Dr. Kadi Liis Saar is first author of the paper and a Research Fellow at St. John’s College. She used similar technology to train a large-scale language model, which aimed to identify what is happening to proteins during disease.
“The human body is home to thousands and thousands of proteins and scientists don’t yet know the function of many of them. We asked a neural network based language model to learn the language of proteins,” she said.
“We specifically asked the program to learn the language of shapeshifting biomolecular condensates — droplets of proteins found in cells — that scientists really need to understand to crack the language of biological function and malfunction that cause cancer and neurodegenerative diseases like Alzheimer’s. We found it could learn, without being explicitly told, what scientists have already discovered about the language of proteins over decades of research.”
Scientists believe there are several hundred neurodegenerative diseases, with the most common being Alzheimer’s, Parkinson’s, and Huntingon’s diseases. Alzheimer’s affects 50 million people around the globe, and during the disease, proteins form clumps and kill healthy nerve cells.
Protein Condensates and NLP Technology
With a healthy brain, these masses of proteins can be disposed of effectively. According to more recent findings, scientists now believe that some disordered proteins form condensates, which are liquid-like droplets of proteins. These don’t have a membrane and merge freely with each other, and they can form and reform.

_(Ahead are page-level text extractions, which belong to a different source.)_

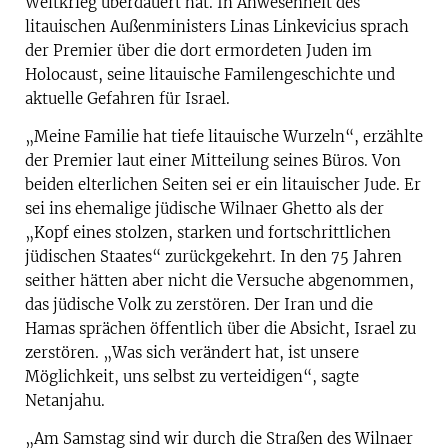
Weltkrieg überdauert hat. In Anwesenheit des
litauischen Außenministers Linas Linkevicius sprach
der Premier über die dort ermordeten Juden im
Holocaust, seine litauische Familengeschichte und
aktuelle Gefahren für Israel.
„Meine Familie hat tiefe litauische Wurzeln“, erzählte
der Premier laut einer Mitteilung seines Büros. Von
beiden elterlichen Seiten sei er ein litauischer Jude. Er
sei ins ehemalige jüdische Wilnaer Ghetto als der
„Kopf eines stolzen, starken und fortschrittlichen
jüdischen Staates“ zurückgekehrt. In den 75 Jahren
seither hätten aber nicht die Versuche abgenommen,
das jüdische Volk zu zerstören. Der Iran und die
Hamas sprächen öffentlich über die Absicht, Israel zu
zerstören. „Was sich verändert hat, ist unsere
Möglichkeit, uns selbst zu verteidigen“, sagte
Netanjahu.
„Am Samstag sind wir durch die Straßen des Wilnaer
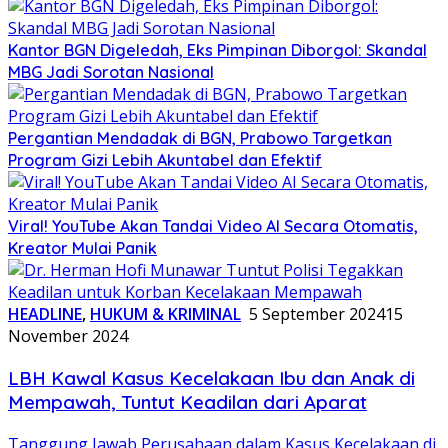
Kantor BGN Digeledah, Eks Pimpinan Diborgol: Skandal
MBG Jadi Sorotan Nasional
Pergantian Mendadak di BGN, Prabowo Targetkan
Program Gizi Lebih Akuntabel dan Efektif
Viral! YouTube Akan Tandai Video AI Secara Otomatis,
Kreator Mulai Panik
HEADLINE
,
HUKUM & KRIMINAL
5 September 2024
15
November 2024
LBH Kawal Kasus Kecelakaan Ibu dan Anak di
Mempawah, Tuntut Keadilan dari Aparat
Tanggung Jawab Perusahaan dalam Kasus Kecelakaan di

“Protein condensates have recently attracted a lot of attention in the scientific world because they control key events in the cell such as gene expression — how our DNA is converted into proteins — and protein synthesis — how the cells make proteins,” Professor Knowles said.
“Any defects connected with these protein droplets can lead to diseases such as cancer. This is why bringing natural language processing technology into research into the molecular origins of protein malfunction is vital if we want to be able to correct the grammatical mistakes inside cells that cause disease,” he continued.
“We fed the algorithm all of the data held on the known proteins so it could learn and predict the language of proteins in the same way these models learn about human language and how WhatsApp knows how to suggest words for you to use,” Dr. Saar said.
“Then we were able to ask it about the specific grammar that leads only some proteins to form condensates inside cells. It is a very challenging problem and unlocking it will help us learn the rules of the language of disease,” Dr. Saar continued.
The main drivers behind this advancement in technology are an increasing amount of available data, higher computing power, and technical advances. Machine learning has the potential to dramatically transform research in these areas, enabling discoveries that could have never been predicted.
According to Dr. Saar, “Machine-learning can be free of the limitations of what researchers think are the targets for scientific exploration and it will mean new connections will be found that we have not even conceived of yet. It is really very exciting indeed.”
The new network is available to researchers all around the world, and an increasing amount of scientists are getting involved.